I'm not sure in what cases running c_rehash is actually necessary.  It certainly doesn't seem to be in the default case.  *Maybe* it is if you add your own certs there in some cases, but maybe it isn't.

There are things that use individual certs in that directory, like the ldap libs.  If you're using LDAP authentication with your LDAP server using your own internal CA signed cert and use tls_reqcert demand in /etc/openldap/ldap.conf, you can put your internal CA cert in /etc/pki/tls/certs and that makes that work.

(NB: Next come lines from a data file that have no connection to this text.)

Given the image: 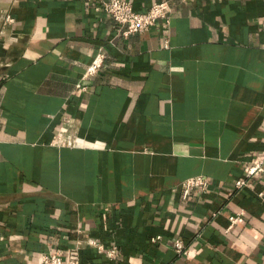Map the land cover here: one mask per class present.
I'll use <instances>...</instances> for the list:
<instances>
[{
    "label": "crops",
    "instance_id": "crops-1",
    "mask_svg": "<svg viewBox=\"0 0 264 264\" xmlns=\"http://www.w3.org/2000/svg\"><path fill=\"white\" fill-rule=\"evenodd\" d=\"M123 1L168 19L123 35L95 3L0 0V264H264V177L233 188L264 155V0Z\"/></svg>",
    "mask_w": 264,
    "mask_h": 264
},
{
    "label": "built area",
    "instance_id": "built-area-1",
    "mask_svg": "<svg viewBox=\"0 0 264 264\" xmlns=\"http://www.w3.org/2000/svg\"><path fill=\"white\" fill-rule=\"evenodd\" d=\"M86 3H95L98 7L108 16H110L116 24L124 28L123 35L130 34H144L148 29L158 20L167 21L170 7L168 2H156L153 3L150 8L144 13H138L133 11L130 2L123 0H84ZM6 23H12V18L6 15L4 18ZM264 28V25H263ZM104 60V54L99 52L91 60L90 64L84 71L82 79L89 81L97 75L102 67ZM86 90V87L81 88ZM77 144V140L74 137L68 136L64 132H58L52 139V145L56 147H69L73 148ZM264 177V155H259L251 158L245 168L244 175L241 179L235 180L233 188L235 190L248 189L250 183ZM194 189H199L203 193L210 191V183L203 176H196L186 179L181 183V190L183 197H188ZM258 197H262V193L258 194ZM244 211H239L234 215L228 217L229 226L228 229L236 224H242L244 221ZM159 237L153 239V242L157 241ZM90 244L97 247L98 250L102 249L101 245H98L96 241H91ZM174 249L179 256H185L187 251L181 240L174 241ZM111 257L112 253H107ZM41 264H80L78 257H72L65 259L61 255L55 253L44 254L41 256Z\"/></svg>",
    "mask_w": 264,
    "mask_h": 264
}]
</instances>
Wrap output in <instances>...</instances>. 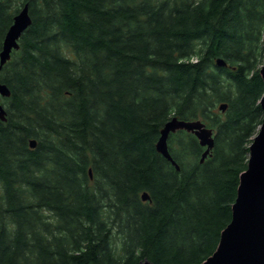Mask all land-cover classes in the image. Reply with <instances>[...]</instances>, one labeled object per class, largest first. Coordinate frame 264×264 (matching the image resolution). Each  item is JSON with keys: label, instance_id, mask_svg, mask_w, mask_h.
Segmentation results:
<instances>
[{"label": "trees", "instance_id": "trees-1", "mask_svg": "<svg viewBox=\"0 0 264 264\" xmlns=\"http://www.w3.org/2000/svg\"><path fill=\"white\" fill-rule=\"evenodd\" d=\"M27 3L0 74V264H202L263 122L264 0H1L0 52ZM172 118L213 130L204 163L184 130L179 170L158 153Z\"/></svg>", "mask_w": 264, "mask_h": 264}, {"label": "water", "instance_id": "water-1", "mask_svg": "<svg viewBox=\"0 0 264 264\" xmlns=\"http://www.w3.org/2000/svg\"><path fill=\"white\" fill-rule=\"evenodd\" d=\"M1 1V0H0ZM32 21L29 14V4H25L9 27L0 52V74L3 67L10 61L12 53L20 49L19 41L30 27ZM219 67H226V63L218 59ZM264 82V65L260 69ZM9 88L0 81V101L9 98ZM263 111V122L258 135L253 139L249 148L250 158L247 170L240 177V185L235 204L232 206V220L220 237V243L215 253L202 264H264V94L260 100ZM225 112L227 106H220ZM5 107L0 103V120H7ZM184 130L192 133L205 148L201 163H204L214 148V132L201 121L186 122L177 118L168 121L161 131L156 149L165 159L171 162L177 170L179 166L173 160L168 139L171 134ZM30 147H36V141L30 142ZM91 173V171H90ZM143 201L149 200L144 193ZM140 264H153L143 261Z\"/></svg>", "mask_w": 264, "mask_h": 264}]
</instances>
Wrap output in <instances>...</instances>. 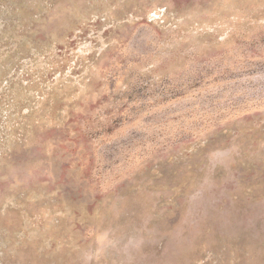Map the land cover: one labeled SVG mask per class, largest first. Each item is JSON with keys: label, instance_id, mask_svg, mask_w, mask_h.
<instances>
[{"label": "rangeland", "instance_id": "rangeland-1", "mask_svg": "<svg viewBox=\"0 0 264 264\" xmlns=\"http://www.w3.org/2000/svg\"><path fill=\"white\" fill-rule=\"evenodd\" d=\"M0 264H264V0H0Z\"/></svg>", "mask_w": 264, "mask_h": 264}]
</instances>
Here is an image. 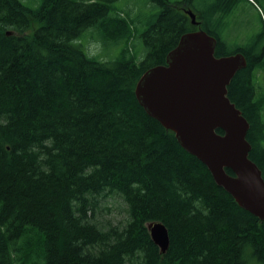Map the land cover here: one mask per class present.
<instances>
[{"label":"trees","instance_id":"trees-1","mask_svg":"<svg viewBox=\"0 0 264 264\" xmlns=\"http://www.w3.org/2000/svg\"><path fill=\"white\" fill-rule=\"evenodd\" d=\"M117 1L0 0V264H264V221L134 93L196 31L191 10L216 38V58L246 55L227 97L249 124L248 158L264 179V93L255 84L264 60L229 50L223 37L241 0H150L161 9L139 34V55L132 23L112 12ZM90 28L122 44L118 57L101 61L83 48ZM109 199L125 205L122 222L103 218ZM155 222L168 232L164 254L147 229Z\"/></svg>","mask_w":264,"mask_h":264},{"label":"water","instance_id":"water-1","mask_svg":"<svg viewBox=\"0 0 264 264\" xmlns=\"http://www.w3.org/2000/svg\"><path fill=\"white\" fill-rule=\"evenodd\" d=\"M186 15L192 25L199 24L191 10ZM216 43L202 29L184 34L164 65L141 75L135 97L149 117L172 132L178 145L207 168L217 186L240 208L264 221V179L248 158L249 124L227 97V86L246 67V59L239 52L216 58ZM147 229L164 254L169 245L165 226L155 222Z\"/></svg>","mask_w":264,"mask_h":264},{"label":"rangeland","instance_id":"rangeland-1","mask_svg":"<svg viewBox=\"0 0 264 264\" xmlns=\"http://www.w3.org/2000/svg\"><path fill=\"white\" fill-rule=\"evenodd\" d=\"M24 1L25 4L31 7L36 6L40 2V0ZM169 1L174 3L181 0ZM160 9L158 4L150 0H118L113 4L112 12L123 14L132 23V34L134 37L132 45L130 44L132 52L139 55L143 51L144 46L139 34L155 19ZM227 20L228 28L223 32V37L229 46V50L233 51L238 47L248 46L257 35L264 31V0H241ZM80 40L84 43L83 48L97 56L101 61H111L118 57L122 46L121 43L115 44L112 41H105L95 28L85 30L81 34ZM255 84L258 88L257 93L259 95L263 94L264 71H261L260 75H256ZM262 115L264 118V108ZM104 205L108 209L103 214L105 220L113 222H122L124 220L125 205L120 200L109 199L105 201Z\"/></svg>","mask_w":264,"mask_h":264},{"label":"flooded vegetation","instance_id":"flooded-vegetation-1","mask_svg":"<svg viewBox=\"0 0 264 264\" xmlns=\"http://www.w3.org/2000/svg\"><path fill=\"white\" fill-rule=\"evenodd\" d=\"M195 16H196V21L199 23L197 26H195L196 27V30H198V29H201L202 28L201 27V24L203 23V21L202 20H199L198 17H197V15H195ZM255 39H256L255 40V43H258L259 48H253L252 49L251 48V45L250 46H245V47H238V48L245 50L244 52L245 53H248L249 56L252 57V58H254V59L256 57H259V61L260 60H264V35L262 33H260L259 35L256 36ZM239 53H241V52H239ZM241 54L243 55V53H241ZM244 57L246 59V55H244ZM246 62H247V59H246ZM257 63L254 65V69L257 67ZM260 72L261 71H259V73L256 74V75H260ZM255 78H256V76H255Z\"/></svg>","mask_w":264,"mask_h":264}]
</instances>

We (Mageia) would like to use Fedora's ca-certificates instead of our rootcerts package to ease future maintenance (Bug 11398), but it's unclear exactly what are all of the steps that would be needed to make that change.  Making a crazy hackjob out of the nss package like Fedora has doesn't look desirable, and then there's all of the Fedora-specific p11* stuff that would have to be sorted out as to what needs to be imported and how it needs to be used.
Comment 3 Adam Williamson 2015-01-14 00:24:04 CET
So, you're right that c_rehash will operate on OpenSSL's 'default certificate directory' if no directory is specified - nice catch, somehow I hadn't noticed that. But it truly means 'operate on': it reads cert files from that directory, and writes hash symlinks to it...it doesn't find the certs from elsewhere or from the bundle file and write hashes for those. So it's only useful if you actually have some individual certificate files in OPENSSLDIR/certs - which didn't *seem* to be the case on Mageia to me, but of course you'd know better than me.

In Fedora we don't ship individual trusted CA certificate files in /etc/pki/tls/certs (or have any script or anything that puts them there); maybe there's something in Mageia I don't know about / forgot about which does so?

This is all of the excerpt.